Reviews

Between 2005-2016 I wrote more than 2,000 reviews for the Chicago Tribune's RedEye. Here's a good place to start.

'Anora' is very skilled at poor judgment

NEON

Even a fairy tale needs real feelings. A cautionary tale needs to earn its lessons. In “Anora,” a cross between a seedier “Pretty Woman” and a Safdie brothers descent into chaos and regret, the filmmaking is electric, and the story is almost entirely unplugged.

Twenty-three-year-old Anora (a strong but overhyped Mikey Madison) — who you best refer to as Ani — doesn’t go home to much in her small New York City apartment, but when working at Headquarters she seems to possess a power, or at least a fleeting control, that doesn’t exist outside the club. So when she meets Ivan (Mark Eydelshteyn, a quality doofus), an obscenely wealthy, hard-partying 21-year-old vacationing from Russia, his delight in paying for her company for a week, including a whirlwind trip to Vegas, isn’t hard to accept. It’s not like she gets health insurance or a 401(k), she tells her boss, explaining that she’ll decide when she works, thanks very much.

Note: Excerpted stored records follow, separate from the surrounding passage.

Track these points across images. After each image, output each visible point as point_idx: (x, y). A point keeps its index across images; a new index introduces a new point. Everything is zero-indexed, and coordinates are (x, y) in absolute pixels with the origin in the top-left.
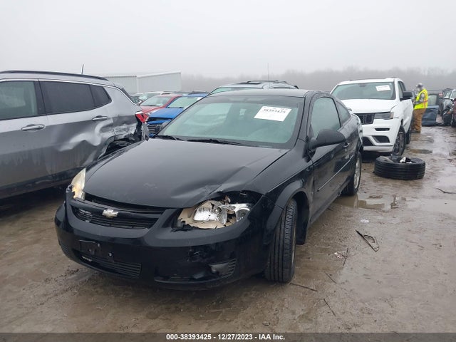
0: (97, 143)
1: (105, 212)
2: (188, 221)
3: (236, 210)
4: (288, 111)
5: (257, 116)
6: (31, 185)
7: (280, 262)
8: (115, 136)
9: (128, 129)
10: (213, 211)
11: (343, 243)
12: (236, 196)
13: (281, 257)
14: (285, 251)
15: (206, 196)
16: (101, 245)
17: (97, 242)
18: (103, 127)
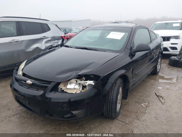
0: (43, 48)
1: (27, 81)
2: (63, 88)
3: (87, 84)
4: (123, 34)
5: (108, 37)
6: (14, 65)
7: (111, 110)
8: (51, 45)
9: (58, 42)
10: (76, 84)
11: (147, 99)
12: (88, 77)
13: (111, 107)
14: (113, 105)
15: (72, 76)
16: (24, 97)
17: (22, 96)
18: (46, 41)
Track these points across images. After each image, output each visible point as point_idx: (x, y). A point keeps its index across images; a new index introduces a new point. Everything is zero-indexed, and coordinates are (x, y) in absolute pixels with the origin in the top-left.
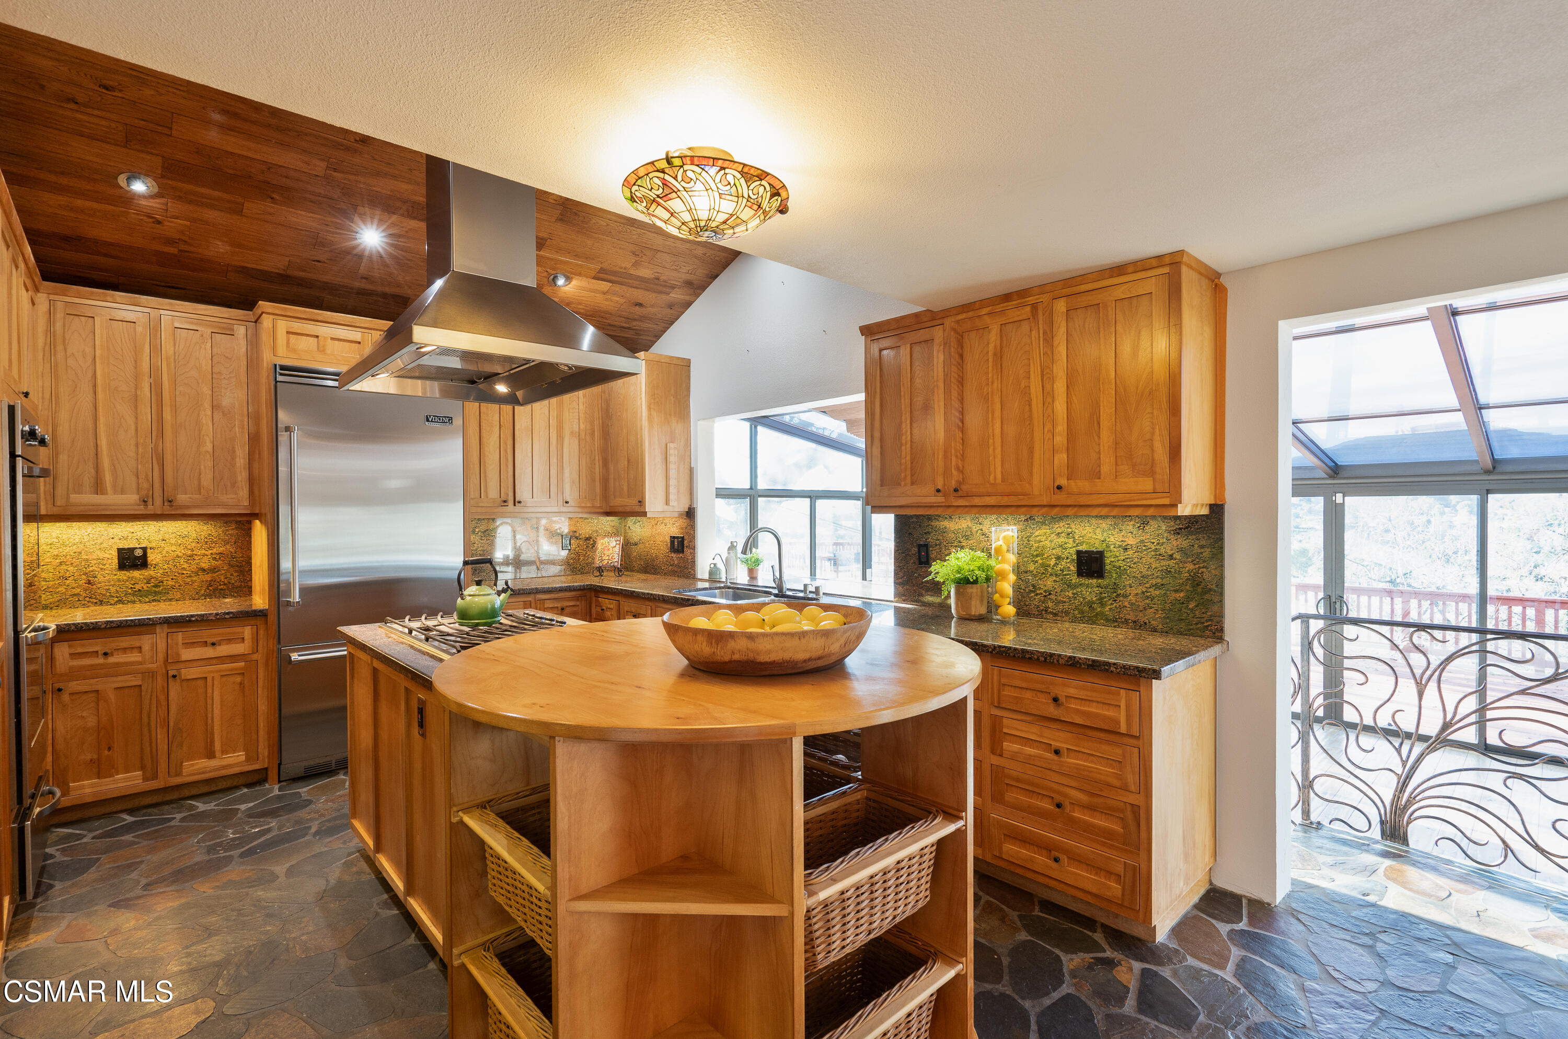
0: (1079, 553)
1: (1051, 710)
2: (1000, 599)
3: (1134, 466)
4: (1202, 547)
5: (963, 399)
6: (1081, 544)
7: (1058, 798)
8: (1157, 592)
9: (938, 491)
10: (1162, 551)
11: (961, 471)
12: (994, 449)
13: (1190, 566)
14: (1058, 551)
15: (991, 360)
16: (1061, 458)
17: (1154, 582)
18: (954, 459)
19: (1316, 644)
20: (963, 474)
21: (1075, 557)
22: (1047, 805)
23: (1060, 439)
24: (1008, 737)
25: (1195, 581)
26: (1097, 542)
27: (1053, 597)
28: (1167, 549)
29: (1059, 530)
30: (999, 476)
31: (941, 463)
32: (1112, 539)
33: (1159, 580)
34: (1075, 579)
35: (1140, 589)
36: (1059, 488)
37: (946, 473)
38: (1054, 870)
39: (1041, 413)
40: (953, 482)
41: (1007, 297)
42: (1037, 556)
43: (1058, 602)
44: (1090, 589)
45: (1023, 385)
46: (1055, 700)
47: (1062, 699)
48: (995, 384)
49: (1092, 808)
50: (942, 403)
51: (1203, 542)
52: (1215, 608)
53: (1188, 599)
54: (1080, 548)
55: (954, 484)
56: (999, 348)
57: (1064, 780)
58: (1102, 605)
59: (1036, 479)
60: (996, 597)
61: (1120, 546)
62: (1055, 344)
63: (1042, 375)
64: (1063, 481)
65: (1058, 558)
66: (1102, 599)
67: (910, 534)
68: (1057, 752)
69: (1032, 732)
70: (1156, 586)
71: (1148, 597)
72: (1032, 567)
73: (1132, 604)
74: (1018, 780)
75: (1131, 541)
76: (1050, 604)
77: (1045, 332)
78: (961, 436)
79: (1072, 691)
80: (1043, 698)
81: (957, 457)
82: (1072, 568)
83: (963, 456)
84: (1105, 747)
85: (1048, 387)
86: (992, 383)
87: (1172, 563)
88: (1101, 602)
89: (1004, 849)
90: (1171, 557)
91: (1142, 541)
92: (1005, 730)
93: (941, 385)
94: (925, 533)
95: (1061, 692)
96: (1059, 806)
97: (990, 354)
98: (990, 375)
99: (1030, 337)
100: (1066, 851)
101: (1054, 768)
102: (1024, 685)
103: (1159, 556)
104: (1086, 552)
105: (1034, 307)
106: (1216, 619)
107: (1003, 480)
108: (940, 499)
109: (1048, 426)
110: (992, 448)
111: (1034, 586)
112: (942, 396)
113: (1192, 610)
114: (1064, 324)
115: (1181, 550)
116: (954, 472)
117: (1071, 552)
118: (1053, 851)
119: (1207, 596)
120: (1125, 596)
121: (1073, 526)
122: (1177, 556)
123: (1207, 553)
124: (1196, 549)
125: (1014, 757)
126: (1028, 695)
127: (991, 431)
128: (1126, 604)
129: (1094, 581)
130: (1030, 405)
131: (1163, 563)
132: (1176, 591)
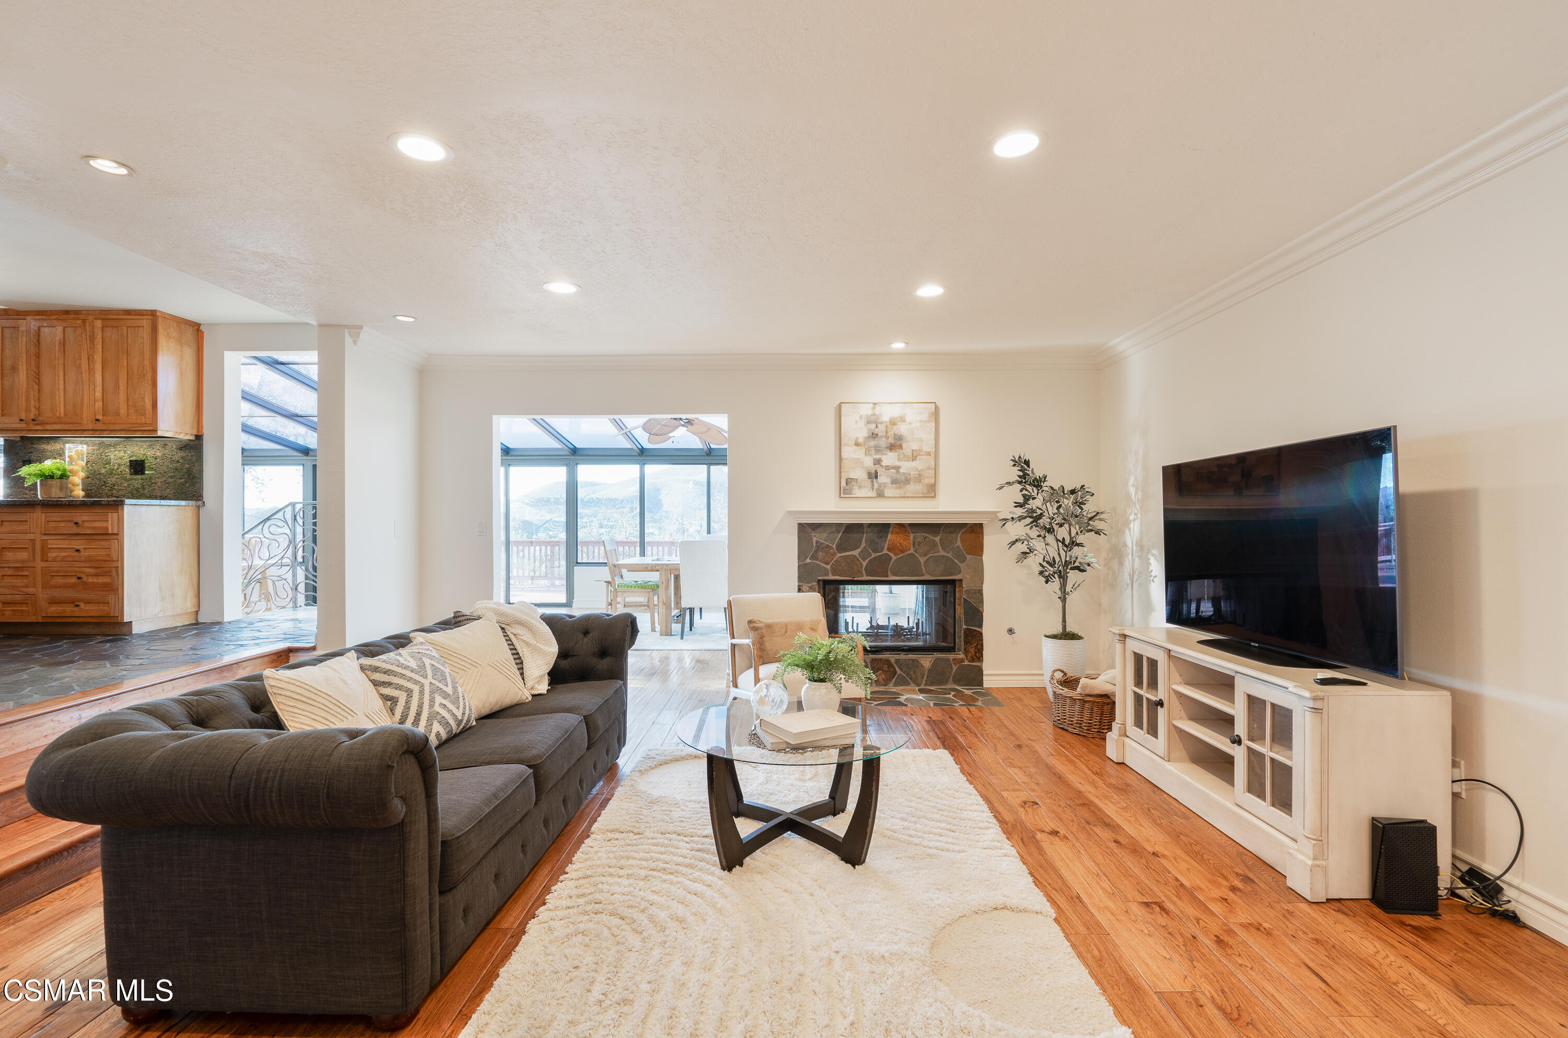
0: (131, 461)
1: (75, 530)
2: (73, 487)
3: (136, 410)
4: (192, 456)
5: (39, 366)
6: (132, 456)
7: (79, 575)
8: (171, 480)
9: (21, 420)
10: (174, 459)
11: (38, 409)
12: (59, 397)
13: (187, 466)
14: (119, 461)
15: (57, 346)
16: (99, 404)
17: (170, 475)
18: (32, 401)
19: (298, 518)
20: (39, 410)
21: (128, 464)
22: (74, 580)
23: (98, 394)
24: (51, 550)
25: (189, 471)
26: (141, 455)
27: (116, 487)
28: (176, 458)
29: (120, 449)
30: (62, 413)
31: (24, 404)
32: (149, 453)
33: (172, 474)
34: (128, 476)
35: (164, 479)
36: (97, 420)
37: (28, 410)
38: (76, 612)
39: (88, 380)
40: (32, 415)
41: (67, 312)
42: (106, 464)
43: (119, 491)
44: (137, 480)
45: (77, 363)
46: (76, 523)
47: (80, 523)
48: (60, 360)
49: (97, 575)
50: (25, 367)
51: (192, 454)
52: (198, 485)
53: (186, 482)
54: (131, 459)
55: (32, 416)
56: (62, 339)
57: (82, 565)
58: (144, 489)
59: (85, 416)
60: (70, 486)
61: (153, 457)
62: (95, 343)
63: (89, 359)
64: (100, 417)
65: (119, 465)
66: (143, 486)
67: (16, 453)
68: (78, 551)
69: (64, 544)
70: (171, 477)
71: (167, 483)
72: (103, 471)
73: (160, 487)
74: (57, 572)
75: (159, 454)
76: (114, 492)
77: (90, 336)
78: (37, 387)
79: (85, 518)
80: (71, 524)
81: (35, 400)
82: (127, 470)
83: (39, 400)
84: (103, 543)
85: (92, 366)
86: (58, 359)
87: (178, 464)
88: (143, 488)
89: (49, 611)
90: (178, 462)
91: (164, 454)
92: (49, 546)
93: (24, 356)
94: (29, 453)
95: (79, 519)
96: (79, 578)
97: (57, 342)
98: (57, 355)
99: (82, 337)
100: (81, 601)
101: (77, 560)
102: (59, 519)
103: (172, 461)
104: (135, 461)
105: (84, 321)
106: (198, 491)
107: (65, 415)
108: (23, 425)
109: (92, 387)
110: (57, 396)
111: (104, 482)
112: (25, 363)
113: (188, 487)
114: (100, 333)
115: (183, 458)
116: (33, 409)
117: (126, 460)
118: (74, 603)
119: (194, 480)
120: (156, 483)
121: (127, 447)
122: (181, 461)
123: (194, 459)
124: (190, 457)
125: (54, 560)
126: (63, 524)
127: (57, 387)
128: (156, 488)
129: (139, 477)
130: (82, 374)
131: (175, 465)
132: (180, 479)
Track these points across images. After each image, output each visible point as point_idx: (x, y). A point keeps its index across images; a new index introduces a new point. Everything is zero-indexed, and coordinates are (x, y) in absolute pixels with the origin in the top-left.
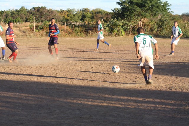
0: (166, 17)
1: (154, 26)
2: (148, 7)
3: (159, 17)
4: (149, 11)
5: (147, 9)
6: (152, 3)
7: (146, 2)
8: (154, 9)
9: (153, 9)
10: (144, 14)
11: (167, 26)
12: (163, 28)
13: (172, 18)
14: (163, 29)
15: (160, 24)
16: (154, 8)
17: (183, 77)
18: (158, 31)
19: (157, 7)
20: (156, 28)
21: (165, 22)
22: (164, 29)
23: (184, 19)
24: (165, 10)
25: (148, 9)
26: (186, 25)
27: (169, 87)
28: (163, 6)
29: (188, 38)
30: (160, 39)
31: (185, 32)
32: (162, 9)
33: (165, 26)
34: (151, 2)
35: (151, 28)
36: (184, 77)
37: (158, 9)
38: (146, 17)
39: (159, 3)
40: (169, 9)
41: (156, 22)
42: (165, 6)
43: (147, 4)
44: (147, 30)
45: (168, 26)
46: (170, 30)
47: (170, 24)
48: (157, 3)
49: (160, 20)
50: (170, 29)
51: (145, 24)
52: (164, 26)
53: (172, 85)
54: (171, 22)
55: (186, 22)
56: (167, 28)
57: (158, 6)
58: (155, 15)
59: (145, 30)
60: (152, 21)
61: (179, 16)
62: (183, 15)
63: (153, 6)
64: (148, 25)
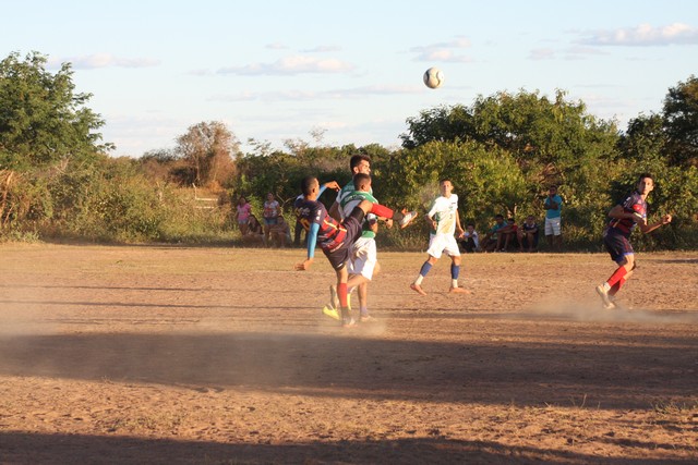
0: (86, 168)
1: (42, 199)
2: (19, 132)
3: (60, 167)
4: (25, 146)
5: (16, 139)
6: (35, 116)
7: (11, 114)
8: (43, 139)
9: (39, 138)
10: (6, 155)
11: (89, 200)
12: (76, 205)
13: (107, 171)
14: (76, 209)
15: (66, 192)
16: (43, 134)
17: (156, 386)
18: (58, 218)
19: (54, 130)
20: (51, 208)
21: (83, 185)
22: (80, 210)
23: (150, 172)
24: (83, 140)
25: (18, 140)
26: (161, 194)
27: (105, 420)
28: (75, 125)
29: (167, 242)
30: (66, 246)
31: (158, 222)
32: (73, 139)
33: (85, 200)
34: (30, 113)
35: (31, 208)
36: (158, 383)
37: (55, 139)
38: (11, 166)
39: (61, 115)
40: (95, 136)
41: (49, 187)
42: (81, 127)
43: (17, 120)
44: (15, 215)
45: (94, 200)
46: (102, 216)
47: (102, 194)
48: (51, 116)
49: (66, 180)
50: (103, 211)
51: (8, 194)
52: (81, 200)
53: (117, 415)
54: (103, 184)
55: (159, 183)
56: (90, 208)
57: (56, 127)
58: (47, 158)
59: (10, 215)
60: (34, 184)
61: (133, 162)
62: (146, 159)
63: (36, 125)
64: (20, 198)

The problem is that it never seems like Ani sees Ivan as anything other than an opportunity; he’s an entitled, video game-playing jackass who’s only loaded because of his powerful parents, and it’s hard to buy that Ivan and Ani’s relationship is built on anything other than dollar signs and sex (and that Ani speaks decent Russian). So when things suddenly get serious — quite clearly due to Ivan being spoiled and immature — and Ivan’s parents send a group of henchmen to intervene, what is meant to be taken from this beyond writer-director Sean Baker’s ability to turn a scene into a live wire of screaming outbursts and angry pursuits? Is anyone really feeling for Ani as a dream that was never founded on any information (these two know so, so little about each other) threatens to crash down before the marriage license ink can dry?

Baker has long been praised for his interest in people who live outside the usual margins of big-screen stories, particularly when it comes to sex workers, and the role money plays in lives and decisions. His previous effort, “Red Rocket,” was a fascinating exploration of selfishness while remaining remarkably likable. Yet like its titular character, “Anora” sacrifices insight for experience; it’s too busy punting to admit how transparent this all is, that not all rides are fun or even memorable. While there’s theoretical merit in refusing to spoon-feed viewers, we just don’t know enough about Ani, whether her past or her goals or even her opinions, to buy this as a character study of desperation or hope or naivete.

Instead there’s a highly telegraphed yet still-unconvincing supporting character added in as a supposed source of emotional generosity and support and a second half filled with very long action sequences where the story is supposed to go. No one can deny “Anora” has an aura, but just because Ani acknowledges loving Cinderella doesn’t make her the heir to, or a rewarding comment on, that stale narrative.